Selanjutnya, Erric menambahkan bahwa faktor kepemimpinan dapat meningkatkan belanja kesehatan di daerah Kabupaten/Kota di Indonesia karena berbagai alasan. Pertama, setelah implementasi pilkada langsung, pimpinan daerah banyak mendapat sorotan langsung dari media-media lokal maupun nasional. Di samping itu, sorotan masyarakat juga tertuju langsung kepada para pemimpin tersebut karena mereka adalah sebagai pusat kebijakan yang menimbulkan konsekuensi dalam hal perkataan dan tindakan yang dalam hal ini akan mengundang banyak reaksi dan juga komentar. Oleh sebab itu, kebijakan mereka akan memberikan dan membawa dampak yang lebih luas. Kedua, sejak pemimpin daerah dipilih langsung, mereka mempunyai insentif untuk dapat dipilih lagi jika mereka responsif terhadap kepentingan masyarakat.
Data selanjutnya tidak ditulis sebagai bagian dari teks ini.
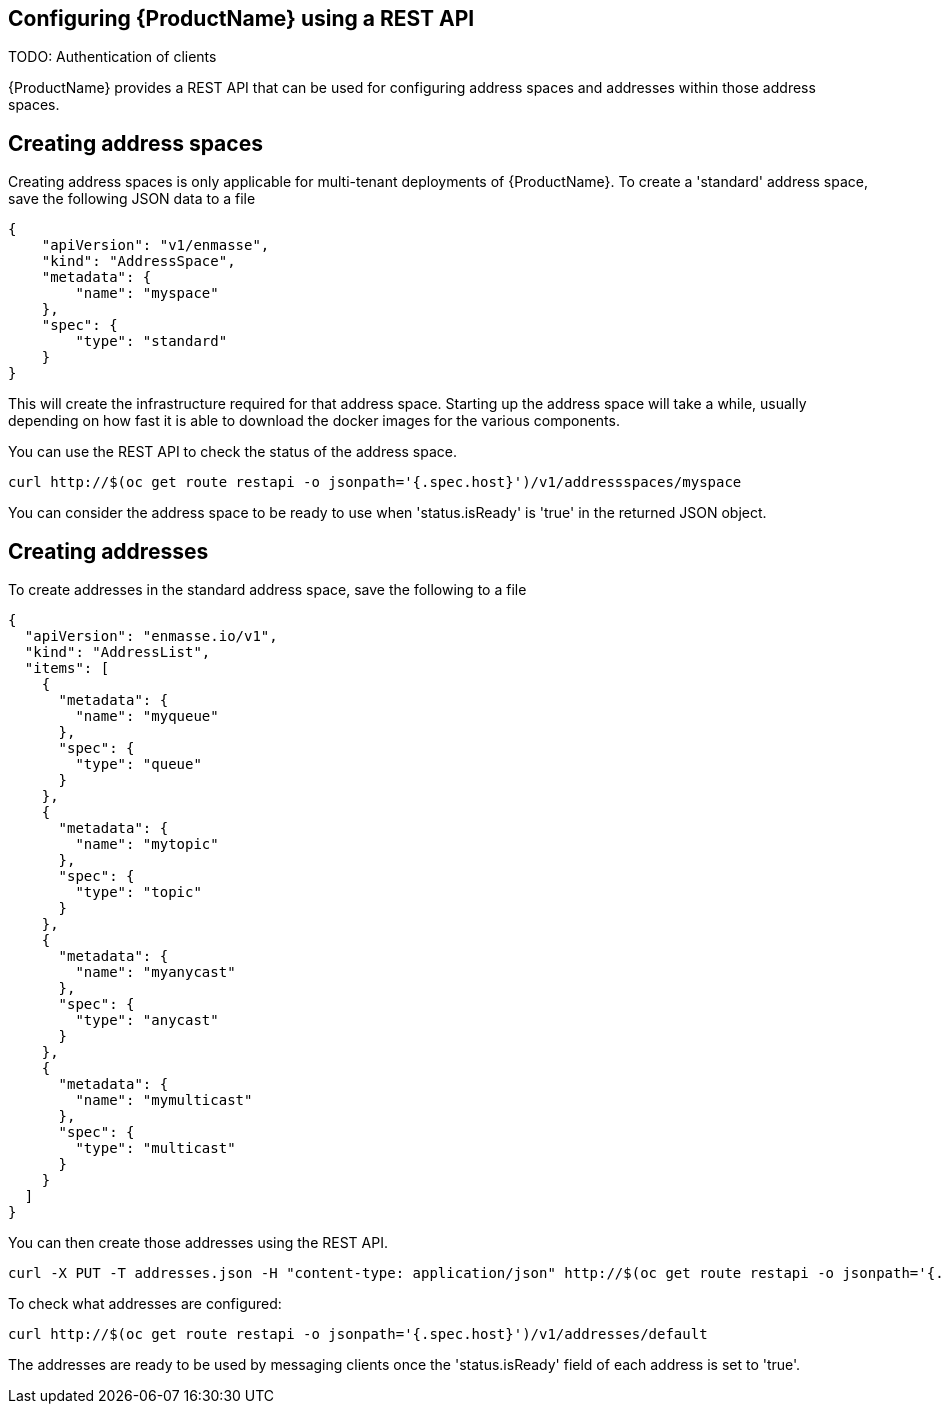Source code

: [[configuring-using-restapi]]

== Configuring {ProductName} using a REST API

TODO: Authentication of clients

{ProductName} provides a REST API that can be used for configuring address spaces and addresses
within those address spaces.

== Creating address spaces

Creating address spaces is only applicable for multi-tenant deployments of {ProductName}. To create
a 'standard' address space, save the following JSON data to a file


[source,options="nowrap"]
----
{
    "apiVersion": "v1/enmasse",
    "kind": "AddressSpace",
    "metadata": {
        "name": "myspace"
    },
    "spec": {
        "type": "standard"
    }
}
----

This will create the infrastructure required for that address space. Starting up the address space
will take a while, usually depending on how fast it is able to download the docker images for the
various components.

You can use the REST API to check the status of the address space.

[source,options="nowrap"]
----
curl http://$(oc get route restapi -o jsonpath='{.spec.host}')/v1/addressspaces/myspace
----

You can consider the address space to be ready to use when 'status.isReady' is 'true' in the returned JSON
object.

== Creating addresses

To create addresses in the standard address space, save the following to a file

[source,options="nowrap"]
----
{
  "apiVersion": "enmasse.io/v1",
  "kind": "AddressList",
  "items": [
    {
      "metadata": {
        "name": "myqueue"
      },
      "spec": {
        "type": "queue"
      }
    },
    {
      "metadata": {
        "name": "mytopic"
      },
      "spec": {
        "type": "topic"
      }
    },
    {
      "metadata": {
        "name": "myanycast"
      },
      "spec": {
        "type": "anycast"
      }
    },
    {
      "metadata": {
        "name": "mymulticast"
      },
      "spec": {
        "type": "multicast"
      }
    }
  ]
}
----

You can then create those addresses using the REST API.

[source,options="nowrap"]
----
curl -X PUT -T addresses.json -H "content-type: application/json" http://$(oc get route restapi -o jsonpath='{.spec.host}')/v1/addresses/default
----

To check what addresses are configured:

[source,options="nowrap"]
----
curl http://$(oc get route restapi -o jsonpath='{.spec.host}')/v1/addresses/default
----

The addresses are ready to be used by messaging clients once the 'status.isReady' field of each
address is set to 'true'. 

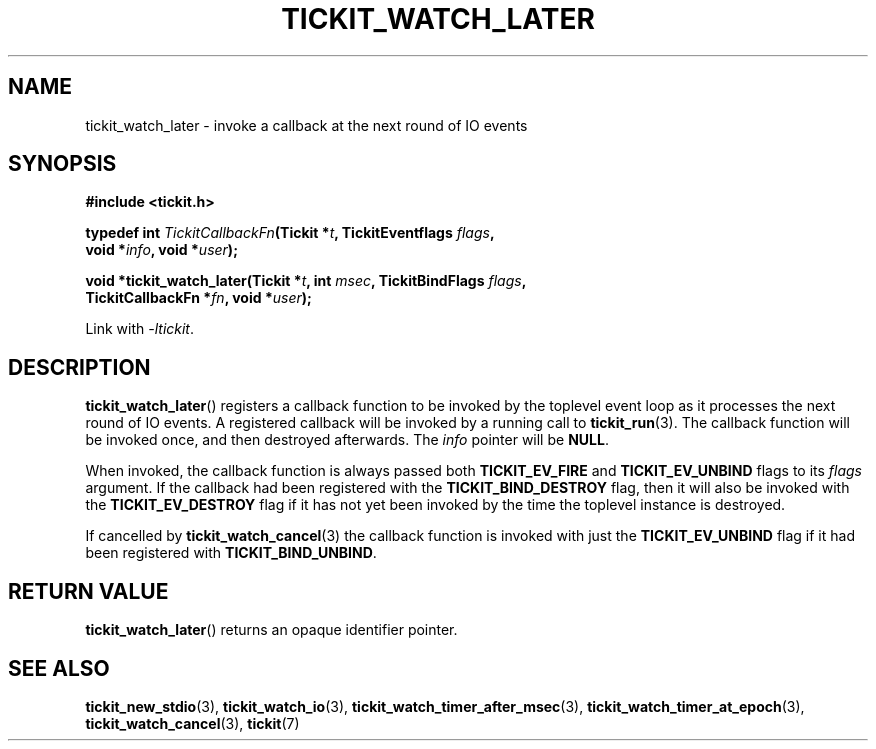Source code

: .TH TICKIT_WATCH_LATER 3
.SH NAME
tickit_watch_later \- invoke a callback at the next round of IO events
.SH SYNOPSIS
.EX
.B #include <tickit.h>
.sp
.BI "typedef int " TickitCallbackFn "(Tickit *" t ", TickitEventflags " flags ,
.BI "    void *" info ", void *" user );
.sp
.BI "void *tickit_watch_later(Tickit *" t ", int " msec ", TickitBindFlags " flags ,
.BI "    TickitCallbackFn *" fn ", void *" user );
.EE
.sp
Link with \fI\-ltickit\fP.
.SH DESCRIPTION
\fBtickit_watch_later\fP() registers a callback function to be invoked by the toplevel event loop as it processes the next round of IO events. A registered callback will be invoked by a running call to \fBtickit_run\fP(3). The callback function will be invoked once, and then destroyed afterwards. The \fIinfo\fP pointer will be \fBNULL\fP.
.PP
When invoked, the callback function is always passed both \fBTICKIT_EV_FIRE\fP and \fBTICKIT_EV_UNBIND\fP flags to its \fIflags\fP argument. If the callback had been registered with the \fBTICKIT_BIND_DESTROY\fP flag, then it will also be invoked with the \fBTICKIT_EV_DESTROY\fP flag if it has not yet been invoked by the time the toplevel instance is destroyed.
.PP
If cancelled by \fBtickit_watch_cancel\fP(3) the callback function is invoked with just the \fBTICKIT_EV_UNBIND\fP flag if it had been registered with \fBTICKIT_BIND_UNBIND\fP.
.SH "RETURN VALUE"
\fBtickit_watch_later\fP() returns an opaque identifier pointer.
.SH "SEE ALSO"
.BR tickit_new_stdio (3),
.BR tickit_watch_io (3),
.BR tickit_watch_timer_after_msec (3),
.BR tickit_watch_timer_at_epoch (3),
.BR tickit_watch_cancel (3),
.BR tickit (7)
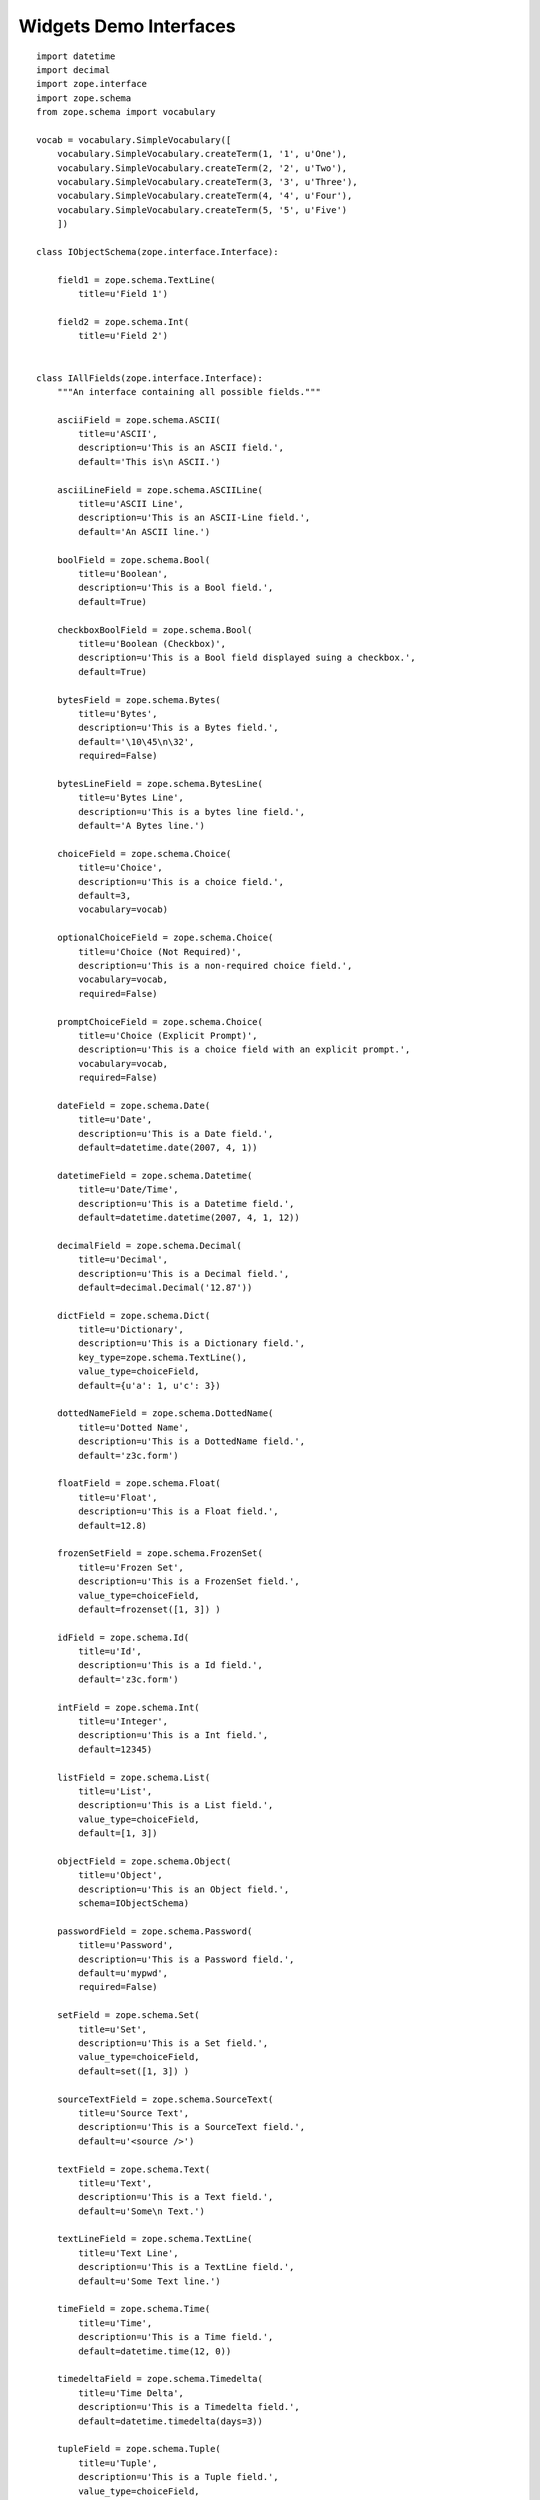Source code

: Widgets Demo Interfaces
================================

::

    import datetime
    import decimal
    import zope.interface
    import zope.schema
    from zope.schema import vocabulary

    vocab = vocabulary.SimpleVocabulary([
        vocabulary.SimpleVocabulary.createTerm(1, '1', u'One'),
        vocabulary.SimpleVocabulary.createTerm(2, '2', u'Two'),
        vocabulary.SimpleVocabulary.createTerm(3, '3', u'Three'),
        vocabulary.SimpleVocabulary.createTerm(4, '4', u'Four'),
        vocabulary.SimpleVocabulary.createTerm(5, '5', u'Five')
        ])

    class IObjectSchema(zope.interface.Interface):

        field1 = zope.schema.TextLine(
            title=u'Field 1')

        field2 = zope.schema.Int(
            title=u'Field 2')


    class IAllFields(zope.interface.Interface):
        """An interface containing all possible fields."""

        asciiField = zope.schema.ASCII(
            title=u'ASCII',
            description=u'This is an ASCII field.',
            default='This is\n ASCII.')

        asciiLineField = zope.schema.ASCIILine(
            title=u'ASCII Line',
            description=u'This is an ASCII-Line field.',
            default='An ASCII line.')

        boolField = zope.schema.Bool(
            title=u'Boolean',
            description=u'This is a Bool field.',
            default=True)

        checkboxBoolField = zope.schema.Bool(
            title=u'Boolean (Checkbox)',
            description=u'This is a Bool field displayed suing a checkbox.',
            default=True)

        bytesField = zope.schema.Bytes(
            title=u'Bytes',
            description=u'This is a Bytes field.',
            default='\10\45\n\32',
            required=False)

        bytesLineField = zope.schema.BytesLine(
            title=u'Bytes Line',
            description=u'This is a bytes line field.',
            default='A Bytes line.')

        choiceField = zope.schema.Choice(
            title=u'Choice',
            description=u'This is a choice field.',
            default=3,
            vocabulary=vocab)

        optionalChoiceField = zope.schema.Choice(
            title=u'Choice (Not Required)',
            description=u'This is a non-required choice field.',
            vocabulary=vocab,
            required=False)

        promptChoiceField = zope.schema.Choice(
            title=u'Choice (Explicit Prompt)',
            description=u'This is a choice field with an explicit prompt.',
            vocabulary=vocab,
            required=False)

        dateField = zope.schema.Date(
            title=u'Date',
            description=u'This is a Date field.',
            default=datetime.date(2007, 4, 1))

        datetimeField = zope.schema.Datetime(
            title=u'Date/Time',
            description=u'This is a Datetime field.',
            default=datetime.datetime(2007, 4, 1, 12))

        decimalField = zope.schema.Decimal(
            title=u'Decimal',
            description=u'This is a Decimal field.',
            default=decimal.Decimal('12.87'))

        dictField = zope.schema.Dict(
            title=u'Dictionary',
            description=u'This is a Dictionary field.',
            key_type=zope.schema.TextLine(),
            value_type=choiceField,
            default={u'a': 1, u'c': 3})

        dottedNameField = zope.schema.DottedName(
            title=u'Dotted Name',
            description=u'This is a DottedName field.',
            default='z3c.form')

        floatField = zope.schema.Float(
            title=u'Float',
            description=u'This is a Float field.',
            default=12.8)

        frozenSetField = zope.schema.FrozenSet(
            title=u'Frozen Set',
            description=u'This is a FrozenSet field.',
            value_type=choiceField,
            default=frozenset([1, 3]) )

        idField = zope.schema.Id(
            title=u'Id',
            description=u'This is a Id field.',
            default='z3c.form')

        intField = zope.schema.Int(
            title=u'Integer',
            description=u'This is a Int field.',
            default=12345)

        listField = zope.schema.List(
            title=u'List',
            description=u'This is a List field.',
            value_type=choiceField,
            default=[1, 3])

        objectField = zope.schema.Object(
            title=u'Object',
            description=u'This is an Object field.',
            schema=IObjectSchema)

        passwordField = zope.schema.Password(
            title=u'Password',
            description=u'This is a Password field.',
            default=u'mypwd',
            required=False)

        setField = zope.schema.Set(
            title=u'Set',
            description=u'This is a Set field.',
            value_type=choiceField,
            default=set([1, 3]) )

        sourceTextField = zope.schema.SourceText(
            title=u'Source Text',
            description=u'This is a SourceText field.',
            default=u'<source />')

        textField = zope.schema.Text(
            title=u'Text',
            description=u'This is a Text field.',
            default=u'Some\n Text.')

        textLineField = zope.schema.TextLine(
            title=u'Text Line',
            description=u'This is a TextLine field.',
            default=u'Some Text line.')

        timeField = zope.schema.Time(
            title=u'Time',
            description=u'This is a Time field.',
            default=datetime.time(12, 0))

        timedeltaField = zope.schema.Timedelta(
            title=u'Time Delta',
            description=u'This is a Timedelta field.',
            default=datetime.timedelta(days=3))

        tupleField = zope.schema.Tuple(
            title=u'Tuple',
            description=u'This is a Tuple field.',
            value_type=choiceField,
            default=(1, 3))

        uriField = zope.schema.URI(
            title=u'URI',
            description=u'This is a URI field.',
            default='http://zope.org')

        hiddenField = zope.schema.TextLine(
            title=u'Hidden Text Line',
            description=u'This is a hidden TextLine field.',
            default=u'Some Hidden Text.')
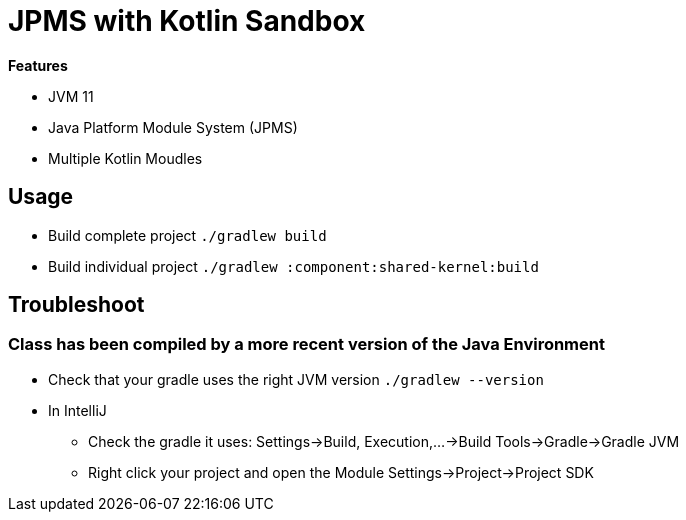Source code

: = JPMS with Kotlin Sandbox

*Features*

* JVM 11
* Java Platform Module System (JPMS)
* Multiple Kotlin Moudles

== Usage

* Build complete project `./gradlew build`
* Build individual project `./gradlew :component:shared-kernel:build`

== Troubleshoot

=== Class has been compiled by a more recent version of the Java Environment

* Check that your gradle uses the right JVM version `./gradlew --version`
* In IntelliJ
** Check the gradle it uses: Settings->Build, Execution,...->Build Tools->Gradle->Gradle JVM
** Right click your project and open the Module Settings->Project->Project SDK

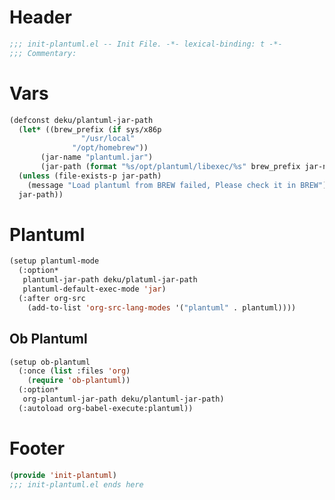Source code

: * Header
#+begin_src emacs-lisp
  ;;; init-plantuml.el -- Init File. -*- lexical-binding: t -*-
  ;;; Commentary:

#+end_src

* Vars
#+begin_src emacs-lisp
  (defconst deku/plantuml-jar-path
    (let* ((brew_prefix (if sys/x86p
			      "/usr/local"
			    "/opt/homebrew"))
	     (jar-name "plantuml.jar")
	     (jar-path (format "%s/opt/plantuml/libexec/%s" brew_prefix jar-name)))
	(unless (file-exists-p jar-path)
	  (message "Load plantuml from BREW failed, Please check it in BREW"))
	jar-path))
#+end_src

* Plantuml
#+begin_src emacs-lisp
  (setup plantuml-mode
    (:option*
     plantuml-jar-path deku/platuml-jar-path
     plantuml-default-exec-mode 'jar)
    (:after org-src
      (add-to-list 'org-src-lang-modes '("plantuml" . plantuml))))
#+end_src

** Ob Plantuml
#+begin_src emacs-lisp
  (setup ob-plantuml
    (:once (list :files 'org)
      (require 'ob-plantuml))
    (:option*
     org-plantuml-jar-path deku/plantuml-jar-path)
    (:autoload org-babel-execute:plantuml))
#+end_src

* Footer
#+begin_src emacs-lisp
(provide 'init-plantuml)
;;; init-plantuml.el ends here
#+end_src
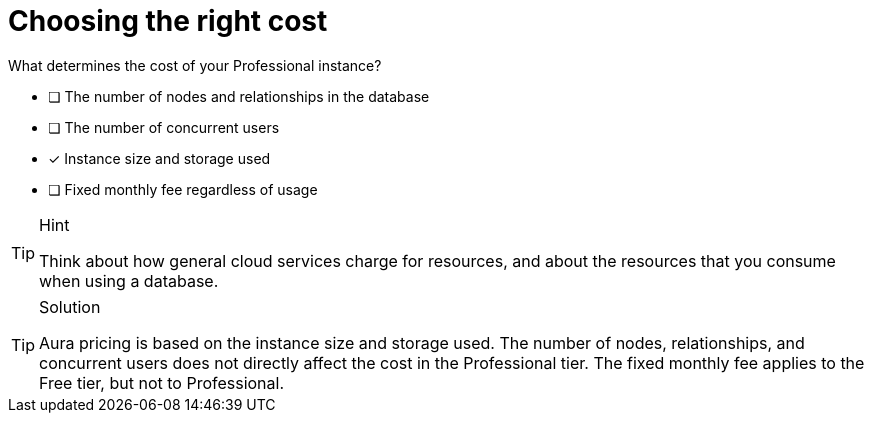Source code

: [.question]
= Choosing the right cost


What determines the cost of your Professional instance?


* [ ] The number of nodes and relationships in the database
* [ ] The number of concurrent users
* [x] Instance size and storage used
* [ ] Fixed monthly fee regardless of usage

[TIP,role=hint]
.Hint
====
Think about how general cloud services charge for resources, and about the resources that you consume when using a database.
====

[TIP,role=solution]
.Solution
====
Aura pricing is based on the instance size and storage used. The number of nodes, relationships, and concurrent users does not directly affect the cost in the Professional tier.
The fixed monthly fee applies to the Free tier, but not to Professional.
====
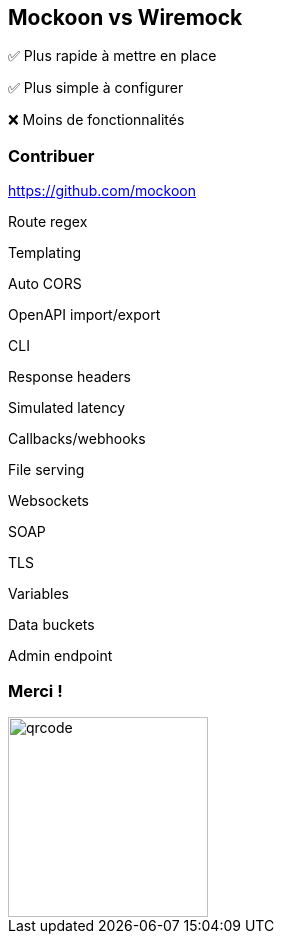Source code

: == Mockoon vs Wiremock

[.align-left]
****
[.fade-left, step=1]
✅️ Plus rapide à mettre en place
[.fade-right, step=2]
✅️ Plus simple à configurer
[.fade-left, step=3]
❌️ Moins de fonctionnalités
****

[transition=fade]
=== Contribuer

https://github.com/mockoon 

++++
  <p class="feature-item">Route regex</p>
  <p class="feature-item">Templating</p>
  <p class="feature-item">Auto CORS</p>
  <p class="feature-item">OpenAPI import/export</p>
  <p class="feature-item">CLI</p>
  <p class="feature-item">Response headers</p>
  <p class="feature-item">Simulated latency</p>
  <p class="feature-item">Callbacks/webhooks</p>
  <p class="feature-item">File serving</p>
  <p class="feature-item">Websockets</p>
  <p class="feature-item">SOAP</p>
  <p class="feature-item">TLS</p>
  <p class="feature-item">Variables</p>
  <p class="feature-item">Data buckets</p>
  <p class="feature-item">Admin endpoint</p>
++++

=== Merci !

image::./images/qrcode.png[width=200px]

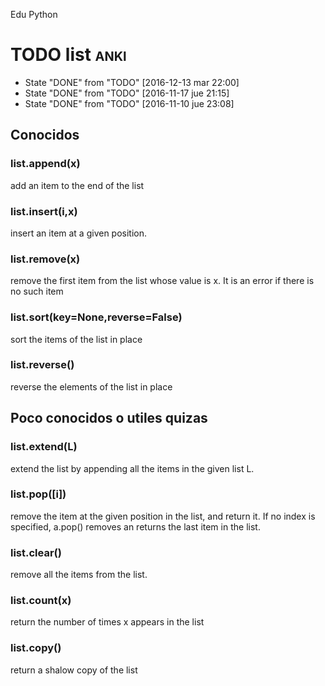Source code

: Edu Python

* TODO list                                                            :anki:
SCHEDULED: <2017-01-12 jue .+30d>
- State "DONE"       from "TODO"       [2016-12-13 mar 22:00]
- State "DONE"       from "TODO"       [2016-11-17 jue 21:15]
- State "DONE"       from "TODO"       [2016-11-10 jue 23:08]
:PROPERTIES:
:LAST_REPEAT: [2016-12-13 mar 22:00]
:END:

** Conocidos
*** list.append(x) 
add an item to the end of the list
*** list.insert(i,x)
insert an item at a given position.
*** list.remove(x)
remove the first item from the list whose value is x. It is an error
if there is no such item
*** list.sort(key=None,reverse=False)
sort the items of the list in place
*** list.reverse()
reverse the elements of the list in place
** Poco conocidos o utiles quizas
*** list.extend(L)
extend the list by appending all the items in the given list L.
*** list.pop([i])
remove the item at the given position in the list, and return it. If
no index is specified, a.pop() removes an returns the last item in the
list.
*** list.clear()
remove all the items from the list.
*** list.count(x)
return the number of times x appears in the list
*** list.copy()
return a shalow copy of the list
Faktor penentu lainnya adalah tuntutan sosial. Performa pemerintah sangat tergantung pada bagaimana masyarakat "mengontrol" performa mereka. Tingkat akses masyarakat terhadap informasi adalah salah satu faktor yang menjamin tuntutan sosial agar dapat mempengaruhi performa pemerintah.
Menutup paparannya di hadapan ratusan alumni FISIP UMJ, Erric muncul dengan hipotesis dari studinya bahwa implementasi pilkada langsung yang lebih lama, dana transfer yang besar, dan kepemimpinan yang berintegritas serta tuntutan sosial yang tinggi adalah merupakan kombinasi atau jalan untuk menuju belanja kesehatan pemerintah Kabupaten/Kota di Indonesia yang tinggi.